Why has it been so hard answering question about Trump? Maybe it is because he praises dictators while he is incredibly hostile with our closest allies. He openly mocks disabled people, and makes lewd remarks of women. His Secretary of Education knows nothing about schools while his EPA Director has repeatedly abused his authority. After complaining for years about how much golf President Obama has played, he has played more golf than any other president. Trump and his administration lie about everything, including paying off people that he had had affairs with and meetings during his campaign. He is a proponent of separating vulnerable families at the border and wants to widen the death penalty for drug dealers. He calls African nations “sh*t-hole countries”   and calls immigrants of color, “animals.” And to put the figurative sprinkles on top, he neither believes in the power of soft diplomacy nor the mission of the Fulbright Program.

On the contrary, I have seen the innate power of soft diplomacy first hand. I have gotten to know so many amazing people, in a part of the world that is greatly misunderstood by the west. I have come to have a deep appreciation for Taiwanese hospitality, and the importance of standing up for what is right.

At the end of the day, the “greatest threat to the American idea is what we may do to it ourselves. Terrorism is like jujitsu: The small players win if they make the large player use his strength against himself. If we respond to terrorism by becoming less open—economically, socially, and politically—we lose. As George Kennan warned in 1946, at the start of the Cold War, the greatest danger that can befall us is that we shall allow ourselves to become like those with whom we are coping.”

Here is my charge to my fellow Americans: We can do better.
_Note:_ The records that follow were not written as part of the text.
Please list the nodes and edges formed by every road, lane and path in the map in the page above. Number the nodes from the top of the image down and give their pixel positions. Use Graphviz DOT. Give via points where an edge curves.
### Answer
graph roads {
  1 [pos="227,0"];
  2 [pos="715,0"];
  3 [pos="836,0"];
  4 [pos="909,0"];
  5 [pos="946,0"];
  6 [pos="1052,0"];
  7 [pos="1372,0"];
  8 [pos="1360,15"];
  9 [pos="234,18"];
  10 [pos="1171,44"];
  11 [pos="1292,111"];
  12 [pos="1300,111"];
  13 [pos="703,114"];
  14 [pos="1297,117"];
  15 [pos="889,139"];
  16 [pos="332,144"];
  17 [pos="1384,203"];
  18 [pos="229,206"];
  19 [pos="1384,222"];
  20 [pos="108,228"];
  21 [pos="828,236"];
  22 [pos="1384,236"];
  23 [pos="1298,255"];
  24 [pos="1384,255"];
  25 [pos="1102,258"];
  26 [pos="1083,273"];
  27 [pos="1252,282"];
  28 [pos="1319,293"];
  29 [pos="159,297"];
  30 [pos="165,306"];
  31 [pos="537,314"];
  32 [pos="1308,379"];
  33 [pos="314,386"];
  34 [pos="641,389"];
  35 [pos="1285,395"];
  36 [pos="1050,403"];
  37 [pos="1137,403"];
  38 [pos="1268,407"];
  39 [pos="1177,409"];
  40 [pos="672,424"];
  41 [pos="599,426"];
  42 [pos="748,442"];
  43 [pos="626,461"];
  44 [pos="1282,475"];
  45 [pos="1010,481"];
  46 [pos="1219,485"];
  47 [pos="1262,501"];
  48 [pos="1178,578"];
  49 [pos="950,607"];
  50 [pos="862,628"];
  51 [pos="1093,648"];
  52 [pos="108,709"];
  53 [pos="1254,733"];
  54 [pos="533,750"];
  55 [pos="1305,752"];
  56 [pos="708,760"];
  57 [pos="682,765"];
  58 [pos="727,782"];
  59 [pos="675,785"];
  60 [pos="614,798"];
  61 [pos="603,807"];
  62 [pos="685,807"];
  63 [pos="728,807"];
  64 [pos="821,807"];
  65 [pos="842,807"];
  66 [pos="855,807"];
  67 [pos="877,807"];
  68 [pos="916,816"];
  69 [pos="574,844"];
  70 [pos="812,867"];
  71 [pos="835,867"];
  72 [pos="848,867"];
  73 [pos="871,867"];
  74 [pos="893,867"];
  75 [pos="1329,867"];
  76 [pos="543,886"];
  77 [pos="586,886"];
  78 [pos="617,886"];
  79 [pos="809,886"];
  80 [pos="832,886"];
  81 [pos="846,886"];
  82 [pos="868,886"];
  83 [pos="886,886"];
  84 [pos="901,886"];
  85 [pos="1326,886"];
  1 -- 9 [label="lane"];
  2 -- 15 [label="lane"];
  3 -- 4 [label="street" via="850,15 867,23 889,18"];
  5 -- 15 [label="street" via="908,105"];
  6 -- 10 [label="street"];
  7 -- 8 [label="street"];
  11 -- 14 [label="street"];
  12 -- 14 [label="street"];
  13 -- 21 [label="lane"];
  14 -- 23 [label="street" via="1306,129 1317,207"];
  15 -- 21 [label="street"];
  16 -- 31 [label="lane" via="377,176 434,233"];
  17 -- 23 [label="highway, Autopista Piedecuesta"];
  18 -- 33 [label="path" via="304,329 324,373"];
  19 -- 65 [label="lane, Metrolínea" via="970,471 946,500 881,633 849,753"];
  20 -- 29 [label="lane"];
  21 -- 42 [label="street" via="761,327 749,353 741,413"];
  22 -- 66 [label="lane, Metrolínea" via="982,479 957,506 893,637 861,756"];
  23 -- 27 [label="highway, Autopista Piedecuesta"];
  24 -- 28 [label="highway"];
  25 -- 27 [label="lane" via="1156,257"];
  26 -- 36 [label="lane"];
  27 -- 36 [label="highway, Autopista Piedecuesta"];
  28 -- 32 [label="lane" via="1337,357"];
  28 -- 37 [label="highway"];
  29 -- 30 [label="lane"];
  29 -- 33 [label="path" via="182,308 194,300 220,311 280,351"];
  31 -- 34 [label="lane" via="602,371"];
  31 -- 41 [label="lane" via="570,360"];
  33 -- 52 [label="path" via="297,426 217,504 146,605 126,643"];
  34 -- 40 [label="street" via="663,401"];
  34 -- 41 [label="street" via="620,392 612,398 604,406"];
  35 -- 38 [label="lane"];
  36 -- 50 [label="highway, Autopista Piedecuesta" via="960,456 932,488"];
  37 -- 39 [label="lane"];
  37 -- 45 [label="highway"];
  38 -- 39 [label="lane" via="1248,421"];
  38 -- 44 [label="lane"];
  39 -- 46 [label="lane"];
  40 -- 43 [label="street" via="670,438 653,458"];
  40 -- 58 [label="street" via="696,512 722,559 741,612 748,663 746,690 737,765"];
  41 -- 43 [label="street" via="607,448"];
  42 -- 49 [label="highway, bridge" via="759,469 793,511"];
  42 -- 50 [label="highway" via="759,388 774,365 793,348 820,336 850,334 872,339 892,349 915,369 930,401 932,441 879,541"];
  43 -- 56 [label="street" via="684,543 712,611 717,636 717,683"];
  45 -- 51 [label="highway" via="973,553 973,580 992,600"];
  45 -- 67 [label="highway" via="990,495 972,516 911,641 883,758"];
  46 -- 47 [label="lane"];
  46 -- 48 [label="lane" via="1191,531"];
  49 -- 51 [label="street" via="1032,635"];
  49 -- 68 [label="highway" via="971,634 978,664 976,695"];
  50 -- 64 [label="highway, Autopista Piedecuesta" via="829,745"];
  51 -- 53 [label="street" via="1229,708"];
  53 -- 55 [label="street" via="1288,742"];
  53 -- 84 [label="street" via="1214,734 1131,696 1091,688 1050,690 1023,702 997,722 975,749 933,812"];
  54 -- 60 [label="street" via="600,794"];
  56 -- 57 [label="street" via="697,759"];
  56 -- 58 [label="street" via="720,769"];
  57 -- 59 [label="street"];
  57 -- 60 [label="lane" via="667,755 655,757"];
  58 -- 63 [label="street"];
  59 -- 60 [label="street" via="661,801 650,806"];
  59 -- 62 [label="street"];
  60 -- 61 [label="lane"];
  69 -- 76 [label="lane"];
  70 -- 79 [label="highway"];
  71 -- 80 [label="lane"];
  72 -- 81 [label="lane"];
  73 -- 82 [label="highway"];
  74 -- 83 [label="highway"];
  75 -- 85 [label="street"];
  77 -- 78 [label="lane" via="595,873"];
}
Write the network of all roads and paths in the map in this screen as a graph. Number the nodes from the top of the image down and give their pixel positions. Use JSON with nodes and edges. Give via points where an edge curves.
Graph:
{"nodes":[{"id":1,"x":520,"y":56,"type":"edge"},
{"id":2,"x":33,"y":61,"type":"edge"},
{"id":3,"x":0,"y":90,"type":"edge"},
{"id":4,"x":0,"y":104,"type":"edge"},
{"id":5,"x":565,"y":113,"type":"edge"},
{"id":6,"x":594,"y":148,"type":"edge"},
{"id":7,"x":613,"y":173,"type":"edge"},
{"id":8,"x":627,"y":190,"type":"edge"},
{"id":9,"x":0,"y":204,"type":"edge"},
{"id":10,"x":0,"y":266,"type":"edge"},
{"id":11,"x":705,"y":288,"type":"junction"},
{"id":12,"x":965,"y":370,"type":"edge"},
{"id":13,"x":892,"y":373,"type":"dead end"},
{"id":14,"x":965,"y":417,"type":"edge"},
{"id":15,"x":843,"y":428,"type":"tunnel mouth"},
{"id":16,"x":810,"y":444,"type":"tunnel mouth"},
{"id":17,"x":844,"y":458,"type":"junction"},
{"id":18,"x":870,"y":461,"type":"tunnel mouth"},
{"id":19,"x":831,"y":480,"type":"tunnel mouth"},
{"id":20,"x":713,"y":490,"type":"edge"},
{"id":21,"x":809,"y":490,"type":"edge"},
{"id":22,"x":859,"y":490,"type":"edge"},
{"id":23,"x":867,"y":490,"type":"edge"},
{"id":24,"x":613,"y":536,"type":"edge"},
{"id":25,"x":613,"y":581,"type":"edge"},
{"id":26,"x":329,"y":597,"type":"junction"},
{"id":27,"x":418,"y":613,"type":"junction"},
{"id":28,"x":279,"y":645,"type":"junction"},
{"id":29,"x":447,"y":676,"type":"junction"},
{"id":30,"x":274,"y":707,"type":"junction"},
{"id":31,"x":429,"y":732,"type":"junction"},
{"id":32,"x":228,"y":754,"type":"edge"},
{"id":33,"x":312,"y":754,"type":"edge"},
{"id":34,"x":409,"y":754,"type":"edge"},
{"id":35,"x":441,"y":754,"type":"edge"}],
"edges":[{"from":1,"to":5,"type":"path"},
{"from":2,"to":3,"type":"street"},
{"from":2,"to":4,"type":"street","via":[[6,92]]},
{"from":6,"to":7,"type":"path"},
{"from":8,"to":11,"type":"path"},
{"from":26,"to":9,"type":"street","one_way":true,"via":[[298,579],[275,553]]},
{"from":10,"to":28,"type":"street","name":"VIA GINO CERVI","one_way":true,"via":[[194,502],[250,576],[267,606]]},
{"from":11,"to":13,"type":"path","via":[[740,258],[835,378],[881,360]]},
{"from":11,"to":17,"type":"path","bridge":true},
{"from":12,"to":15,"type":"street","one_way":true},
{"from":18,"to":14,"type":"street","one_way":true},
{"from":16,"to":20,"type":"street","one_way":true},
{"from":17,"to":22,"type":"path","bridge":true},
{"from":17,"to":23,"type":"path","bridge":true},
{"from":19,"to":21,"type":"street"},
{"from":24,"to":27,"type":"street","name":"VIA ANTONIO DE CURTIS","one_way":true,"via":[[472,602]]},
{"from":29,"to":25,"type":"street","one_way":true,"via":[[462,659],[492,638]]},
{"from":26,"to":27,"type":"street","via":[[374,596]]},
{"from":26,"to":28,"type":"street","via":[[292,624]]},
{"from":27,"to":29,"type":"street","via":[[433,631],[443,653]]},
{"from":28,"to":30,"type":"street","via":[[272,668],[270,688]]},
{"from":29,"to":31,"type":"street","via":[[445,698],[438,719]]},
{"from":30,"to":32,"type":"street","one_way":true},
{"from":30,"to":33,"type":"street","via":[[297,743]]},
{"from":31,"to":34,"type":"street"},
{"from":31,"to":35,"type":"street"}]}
Scratch that, we must do better. I encourage you all to get your information and news from objective news sources, such as BBC and NPR, and stop watching outlets such as MSNBC, CNN, or FOX. If you have the opportunity, travel abroad as much as possible, and strive to really get to know the people of foreign countries and their culture and way of life. Try to listen to others more, especially people that do not look like you or may have different worldviews. Push your thinking by watching documentaries and reading books and attending local lectures and talks. Perhaps most importantly, reflect critically on your belief system, and constantly ask yourself why you believe what you believe. If there is anything that I have learned in my first 27 years of life, it is that people are people everywhere. At the end of the day, everyone I have ever met wants their family to be healthy, their kids to be successful, and to be treated fairly and justly. Is that too much to ask?

When President Obama visited Hiroshima, he reminded us that, “we have long known the agony of war. Let us now find the courage, together, to spread peace and pursue a [better] world.” Perhaps I am an eternal optimist (and pacifist), but I fundamentally believe that we can make this world a better place if we try. I mean, why not aim to create good instead of evil? Why not look to make peace instead of war? Why not try to spread love and compassion instead of hate and arrogance?

Now (especially now) is the time for an effort like never before to achieve peace.

Let us all take hands.

This post is dedicated to Anthony Bourdain, someone that knew how to travel and celebrate life better than anyone. He worked relentlessly to show us that we should not be afraid of strangers in our global community, and that people are people everywhere. Thank you for inspiring so many people (including myself) to take this world by storm, Mr. Bourdain.